* [Job]
Please retype the line that contains "sovittaminen" and all lines that follow it to the end of the entries below, exactly as they stand, with nothing added.

------ Material shown

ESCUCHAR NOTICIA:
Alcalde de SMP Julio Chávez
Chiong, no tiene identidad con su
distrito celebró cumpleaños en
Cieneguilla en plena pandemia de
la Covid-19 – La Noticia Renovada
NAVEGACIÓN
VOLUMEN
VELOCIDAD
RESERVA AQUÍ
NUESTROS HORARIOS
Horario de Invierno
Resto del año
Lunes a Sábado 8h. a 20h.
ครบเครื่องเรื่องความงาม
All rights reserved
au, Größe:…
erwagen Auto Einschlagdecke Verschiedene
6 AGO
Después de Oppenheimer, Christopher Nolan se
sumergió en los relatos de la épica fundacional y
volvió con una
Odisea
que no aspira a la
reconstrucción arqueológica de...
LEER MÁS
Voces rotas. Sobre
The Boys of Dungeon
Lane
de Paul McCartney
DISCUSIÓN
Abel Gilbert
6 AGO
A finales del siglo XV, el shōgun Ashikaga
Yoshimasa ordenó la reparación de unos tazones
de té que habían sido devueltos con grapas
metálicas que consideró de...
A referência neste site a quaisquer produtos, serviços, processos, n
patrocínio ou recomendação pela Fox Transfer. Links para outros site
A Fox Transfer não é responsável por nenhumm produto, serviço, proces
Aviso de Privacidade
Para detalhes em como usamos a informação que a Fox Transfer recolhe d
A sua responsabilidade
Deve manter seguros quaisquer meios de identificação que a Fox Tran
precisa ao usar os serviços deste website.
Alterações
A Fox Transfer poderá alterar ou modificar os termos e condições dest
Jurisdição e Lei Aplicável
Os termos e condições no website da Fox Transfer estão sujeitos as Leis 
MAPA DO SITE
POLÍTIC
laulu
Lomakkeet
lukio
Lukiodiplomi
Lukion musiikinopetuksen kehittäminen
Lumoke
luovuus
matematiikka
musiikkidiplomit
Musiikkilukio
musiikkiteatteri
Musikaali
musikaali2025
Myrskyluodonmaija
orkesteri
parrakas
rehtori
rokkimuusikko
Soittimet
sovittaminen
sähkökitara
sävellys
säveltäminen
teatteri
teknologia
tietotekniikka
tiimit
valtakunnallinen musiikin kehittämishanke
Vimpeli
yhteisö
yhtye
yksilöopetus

------------

* [Task answer]
sovittaminen
sähkökitara
sävellys
säveltäminen
teatteri
teknologia
tietotekniikka
tiimit
valtakunnallinen musiikin kehittämishanke
Vimpeli
yhteisö
yhtye
yksilöopetus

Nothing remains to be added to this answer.